Instructions for the task
Make an exact copy of the records, omitting all images.

Recorded information
* * *
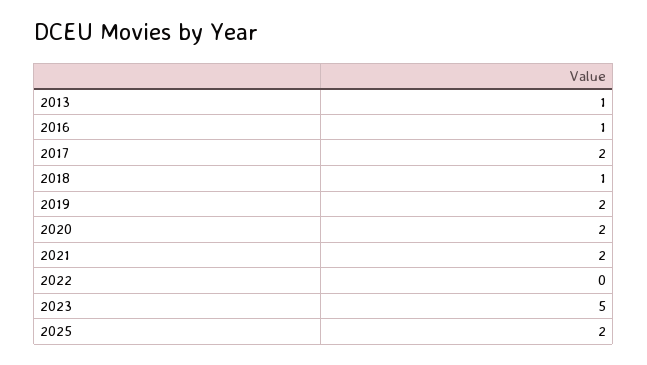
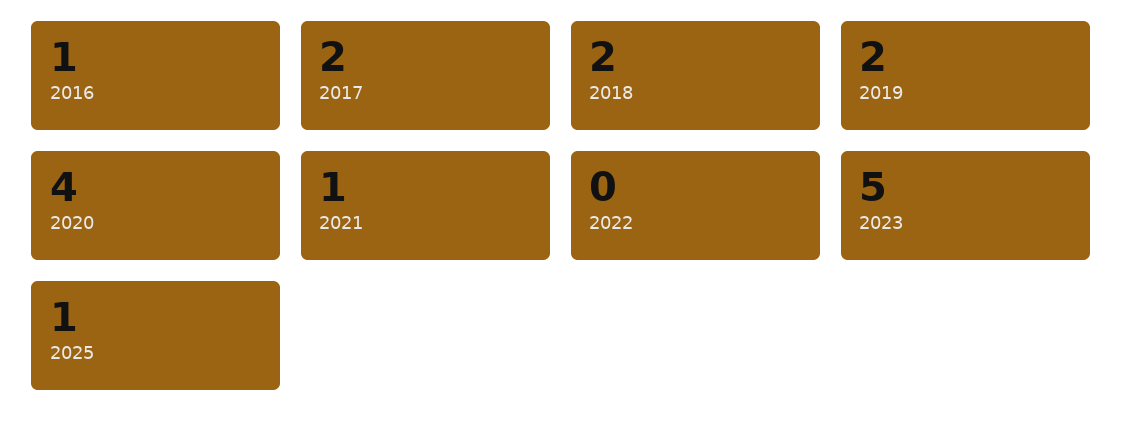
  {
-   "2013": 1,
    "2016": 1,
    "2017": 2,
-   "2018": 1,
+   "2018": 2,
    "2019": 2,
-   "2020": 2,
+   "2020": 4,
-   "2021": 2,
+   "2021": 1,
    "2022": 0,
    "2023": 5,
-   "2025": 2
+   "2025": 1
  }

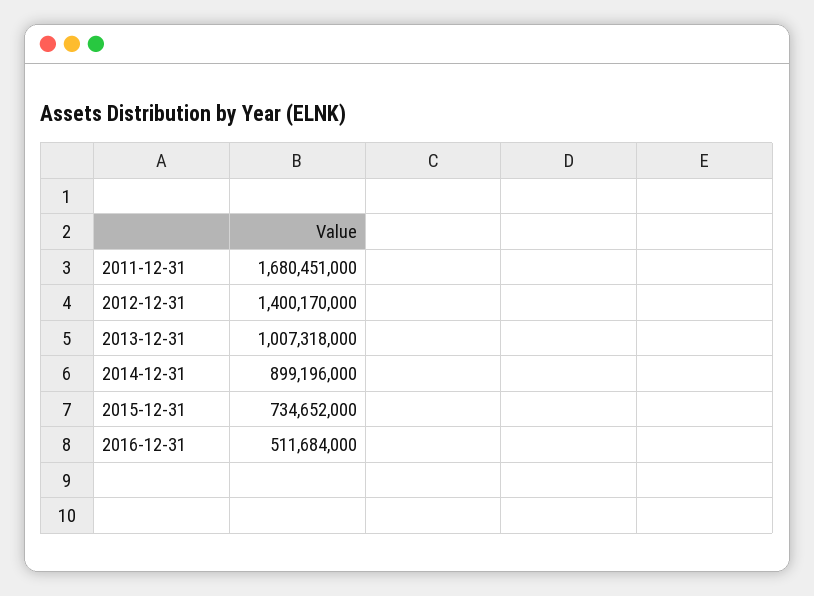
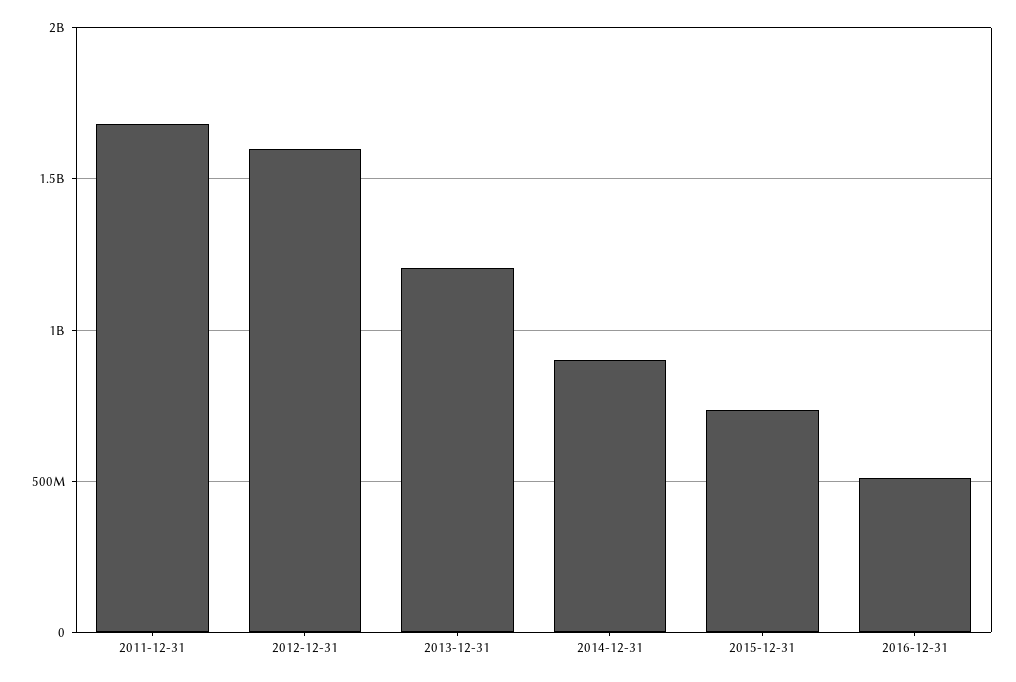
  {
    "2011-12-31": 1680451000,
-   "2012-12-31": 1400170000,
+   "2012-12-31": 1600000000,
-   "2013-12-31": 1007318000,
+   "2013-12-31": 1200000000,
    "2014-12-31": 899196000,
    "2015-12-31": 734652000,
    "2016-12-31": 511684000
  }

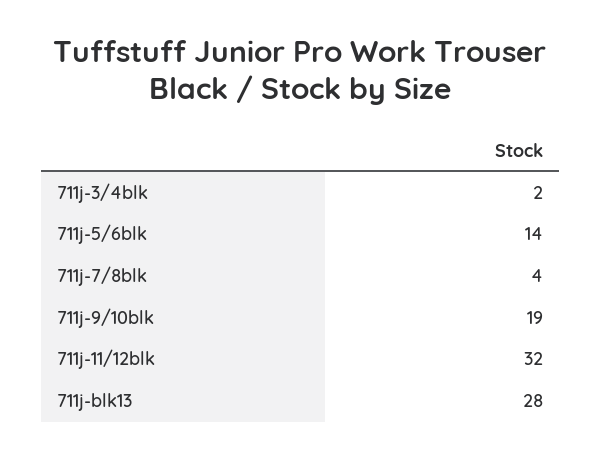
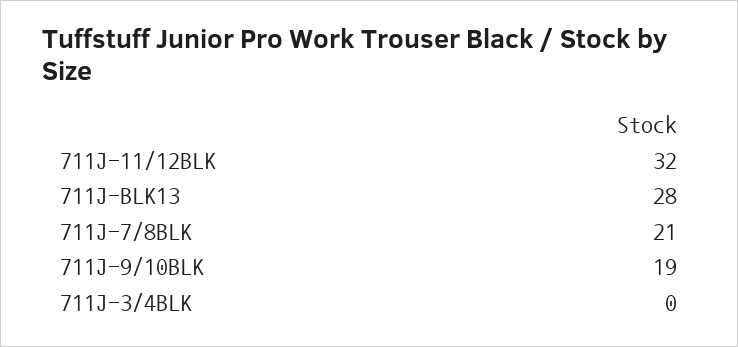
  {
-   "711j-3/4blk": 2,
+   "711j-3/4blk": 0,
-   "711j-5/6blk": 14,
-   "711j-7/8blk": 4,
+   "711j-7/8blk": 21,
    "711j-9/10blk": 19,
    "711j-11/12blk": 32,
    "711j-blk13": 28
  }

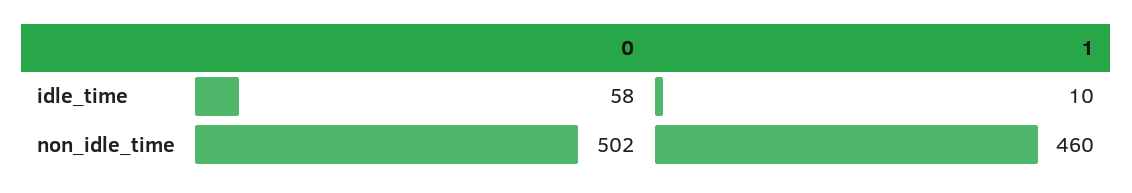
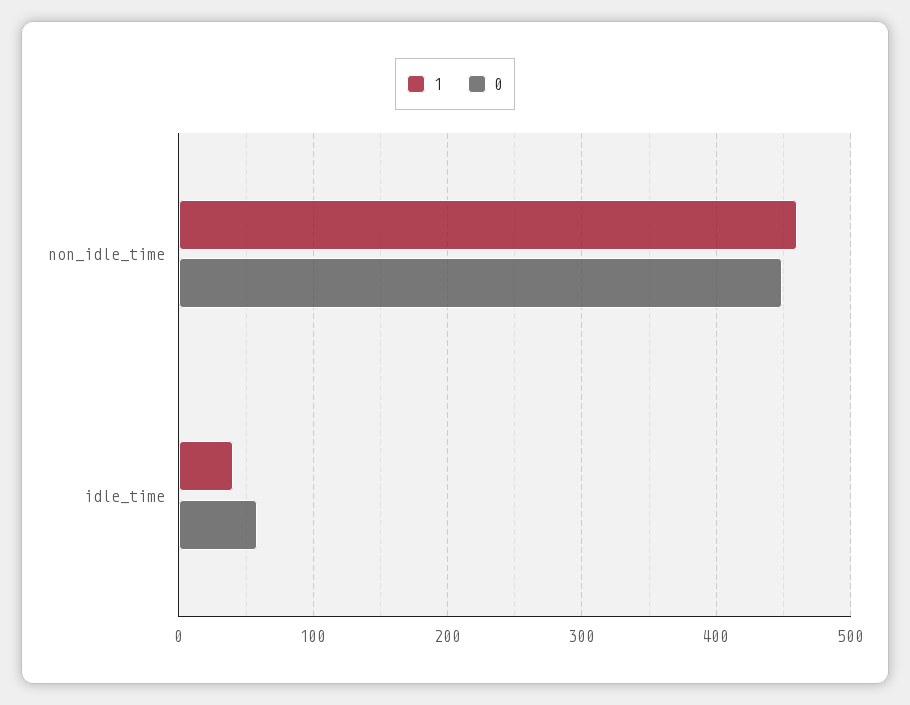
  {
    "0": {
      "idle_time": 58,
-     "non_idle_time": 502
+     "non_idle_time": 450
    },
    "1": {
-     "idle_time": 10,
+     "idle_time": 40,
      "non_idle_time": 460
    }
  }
* * *
The completed task
  {
-   "2013": 1,
    "2016": 1,
    "2017": 2,
-   "2018": 1,
+   "2018": 2,
    "2019": 2,
-   "2020": 2,
+   "2020": 4,
-   "2021": 2,
+   "2021": 1,
    "2022": 0,
    "2023": 5,
-   "2025": 2
+   "2025": 1
  }

  {
    "2011-12-31": 1680451000,
-   "2012-12-31": 1400170000,
+   "2012-12-31": 1600000000,
-   "2013-12-31": 1007318000,
+   "2013-12-31": 1200000000,
    "2014-12-31": 899196000,
    "2015-12-31": 734652000,
    "2016-12-31": 511684000
  }

  {
-   "711j-3/4blk": 2,
+   "711j-3/4blk": 0,
-   "711j-5/6blk": 14,
-   "711j-7/8blk": 4,
+   "711j-7/8blk": 21,
    "711j-9/10blk": 19,
    "711j-11/12blk": 32,
    "711j-blk13": 28
  }

  {
    "0": {
      "idle_time": 58,
-     "non_idle_time": 502
+     "non_idle_time": 450
    },
    "1": {
-     "idle_time": 10,
+     "idle_time": 40,
      "non_idle_time": 460
    }
  }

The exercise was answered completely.